### TEXTAUSZUG:
§
Fortbildungstag der Ökumenischen Notfallseelsorge Dortmund
Um Waffengewalt und die sich dabei ergebenden Herausforderungen bei Einsätzen der psychosozialen Notfallversorgung ging es bei einem Fortbildungstag, zu dem die Ökumenische Notfallseelsorge Dortmund Ende November eingeladen hatte. Beim „Treffpunkt Notfallseelsorge“, der seit 13 Jahren immer im November stattfindet, wurde die Thematik im katholischen Zentrum gemeinsam mit Vertreter*innen der Polizei, der Feuerwehr, der Rettungsdienste und Notärzte ausführlich behandelt.
Susan Conteddu von der Dortmunder Polizei präsentierte bei der Ganztagsveranstaltung die bei Gewalttaten vielfach benutzten Waffen und sprach über die Konsequenzen bei Einsätzen der Notfallseelsorge. David Kaim von der Feuerwehr Dortmund widmete sich in seinem Vortrag den besonderen Lagen im Rettungsdienst, die durch Amok und Terror verursacht werden, während der Notarzt Roshan Mamarvar (Kath. St. Paulus-Gesellschaft) die durch Waffen verursachten Verletzungen vor Augen führte.
§
### ZIEL DER AUFGABE:
Können Sie den Textauszug über den Fortbildungstag der Ökumenischen Notfallseelsorge Dortmund vollständig und wortgetreu abschreiben? Maßgeblich ist allein der Textauszug.

### VORLIEGENDE DATEN:
§
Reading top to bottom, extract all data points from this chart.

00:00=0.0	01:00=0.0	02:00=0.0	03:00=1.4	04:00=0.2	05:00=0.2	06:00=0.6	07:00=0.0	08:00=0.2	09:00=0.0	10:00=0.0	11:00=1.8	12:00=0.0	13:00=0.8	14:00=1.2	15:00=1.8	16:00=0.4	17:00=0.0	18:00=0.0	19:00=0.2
§
### LÖSUNG:
Fortbildungstag der Ökumenischen Notfallseelsorge Dortmund
Um Waffengewalt und die sich dabei ergebenden Herausforderungen bei Einsätzen der psychosozialen Notfallversorgung ging es bei einem Fortbildungstag, zu dem die Ökumenische Notfallseelsorge Dortmund Ende November eingeladen hatte. Beim „Treffpunkt Notfallseelsorge“, der seit 13 Jahren immer im November stattfindet, wurde die Thematik im katholischen Zentrum gemeinsam mit Vertreter*innen der Polizei, der Feuerwehr, der Rettungsdienste und Notärzte ausführlich behandelt.
Susan Conteddu von der Dortmunder Polizei präsentierte bei der Ganztagsveranstaltung die bei Gewalttaten vielfach benutzten Waffen und sprach über die Konsequenzen bei Einsätzen der Notfallseelsorge. David Kaim von der Feuerwehr Dortmund widmete sich in seinem Vortrag den besonderen Lagen im Rettungsdienst, die durch Amok und Terror verursacht werden, während der Notarzt Roshan Mamarvar (Kath. St. Paulus-Gesellschaft) die durch Waffen verursachten Verletzungen vor Augen führte.